- First appearance: "Genesis"; Heroes; September 25, 2006;
- Last appearance: "June 13th Part Two"; Heroes Reborn; November 5, 2015;
- Created by: Tim Kring
- Portrayed by: Masi Oka; Garrett Masuda (child, season 1); Sekai Murashige (child, seasons 2–3); Mikey Kawata (teenager);

In-universe information
- Occupation: Office worker (formerly); Hired hero; Company CEO;
- Family: Kaito Nakamura (father); Kimiko Nakamura (sister);
- Ability: Space-time manipulation, resulting in: Chronokinesis; Time travel; Teleportation;

= Hiro Nakamura =

Fictional superhero in Heroes

Hiro Nakamura (中村広, Nakamura Hiro) is a fictional superhero on the NBC superhero drama Heroes who possesses the ability of space-time manipulation, allowing him to alter the flow of time, teleport and time travel. In the show, he is portrayed by Japanese actor Masi Oka. Hiro was based on the writer's childhood comic book heroes spanning the DC and Marvel universe.

According to the online comic on NBC.com, Hiro is named after Hiroshima, so his family will always remember the atomic bombings of Hiroshima and Nagasaki. Tim Kring has been quoted as saying, "It's no coincidence we named him Hiro... he truly is on a hero's quest." To this end, his name is often used as a pun. His co-worker and best friend Ando once called him "Super-Hiro" in jest.

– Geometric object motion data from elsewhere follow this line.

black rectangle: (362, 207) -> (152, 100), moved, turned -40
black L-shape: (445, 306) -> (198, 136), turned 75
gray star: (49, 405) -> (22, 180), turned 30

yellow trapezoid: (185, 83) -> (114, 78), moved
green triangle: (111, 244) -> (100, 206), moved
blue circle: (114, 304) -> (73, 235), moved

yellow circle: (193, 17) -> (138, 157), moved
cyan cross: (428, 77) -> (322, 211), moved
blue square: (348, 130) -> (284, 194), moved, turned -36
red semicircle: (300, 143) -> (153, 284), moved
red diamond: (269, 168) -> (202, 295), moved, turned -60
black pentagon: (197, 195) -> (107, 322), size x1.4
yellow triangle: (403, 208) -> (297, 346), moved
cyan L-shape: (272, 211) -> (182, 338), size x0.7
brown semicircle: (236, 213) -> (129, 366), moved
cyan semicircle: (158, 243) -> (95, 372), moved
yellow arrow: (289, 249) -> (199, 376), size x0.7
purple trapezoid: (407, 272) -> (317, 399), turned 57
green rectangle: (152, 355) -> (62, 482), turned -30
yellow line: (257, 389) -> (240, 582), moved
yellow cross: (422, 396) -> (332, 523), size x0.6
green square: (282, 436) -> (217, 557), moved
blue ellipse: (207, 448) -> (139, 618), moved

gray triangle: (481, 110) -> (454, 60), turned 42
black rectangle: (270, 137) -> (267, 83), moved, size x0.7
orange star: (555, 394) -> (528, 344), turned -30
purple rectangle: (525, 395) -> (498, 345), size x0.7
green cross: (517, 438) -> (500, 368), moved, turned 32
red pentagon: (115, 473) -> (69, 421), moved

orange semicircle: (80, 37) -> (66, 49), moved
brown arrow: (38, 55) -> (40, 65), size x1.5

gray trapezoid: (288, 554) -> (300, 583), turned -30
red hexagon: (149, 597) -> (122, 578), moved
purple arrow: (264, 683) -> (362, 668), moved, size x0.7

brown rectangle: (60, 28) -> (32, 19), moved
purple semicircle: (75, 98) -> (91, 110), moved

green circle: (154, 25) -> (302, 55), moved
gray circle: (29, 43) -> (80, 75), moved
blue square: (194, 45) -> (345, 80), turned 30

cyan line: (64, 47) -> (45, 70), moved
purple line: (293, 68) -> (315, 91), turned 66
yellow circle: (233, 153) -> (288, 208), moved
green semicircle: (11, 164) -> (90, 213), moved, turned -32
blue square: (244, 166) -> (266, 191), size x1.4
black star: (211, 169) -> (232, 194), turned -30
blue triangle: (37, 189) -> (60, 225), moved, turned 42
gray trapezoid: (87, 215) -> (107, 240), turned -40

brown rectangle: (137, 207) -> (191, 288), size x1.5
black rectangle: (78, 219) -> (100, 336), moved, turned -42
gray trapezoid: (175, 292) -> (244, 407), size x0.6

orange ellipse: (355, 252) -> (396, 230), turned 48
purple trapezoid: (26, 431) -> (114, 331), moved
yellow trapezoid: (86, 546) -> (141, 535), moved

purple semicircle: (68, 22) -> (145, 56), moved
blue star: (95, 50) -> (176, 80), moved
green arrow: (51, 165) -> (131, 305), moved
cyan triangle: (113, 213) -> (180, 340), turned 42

== Character development ==
Hiro was one of the last main characters to be created by Kring; he was added to the pilot episode after Kring's wife noticed none of the existing main characters were happy about their powers. During a panel session, Kring explained that he developed Hiro as a comic book geek "trapped in a life that was kind of not of his making". Thus, viewers were introduced to Hiro as an office worker in a sea of cubicles. In an interview, Tim Kring noted, "I didn't start off by saying I want a guy who can teleport. I started off by saying I wanted a guy who felt trapped in a life that was not his dream and what could be a power that would be most wish-fulfilling for that character? And that was the ability to teleport out of that life."

==Character synopsis==
Hiro Nakamura is an office worker living in Tokyo, Japan, working as a level-3 programmer at Yamagato Industries when one day he discovers he has the power to bend time and space. An otaku, Hiro is an avid fan of superheroes and science fiction. Naïve and over-eager, Hiro is the one character that aspires to the pure heroism of comic book crime fighters, shouldering the responsibility to use his powers for good. His best friend is the skeptical Ando Masahashi. At the start, Hiro is only able to speak Japanese and a little English, relying on Ando as his translator; but as the series progresses, his English slowly develops.

Hiro's Blog, maintained by NBC and written from Hiro's point of view, was updated after each new episode aired, usually about the events of the episode.

==Reception==
In 2010, UGO Networks listed Hiro as one of their best heroes of all time. The character has had a mixed reception.

Malian-French pop singer Aya Nakamura adapted her stage name from the character.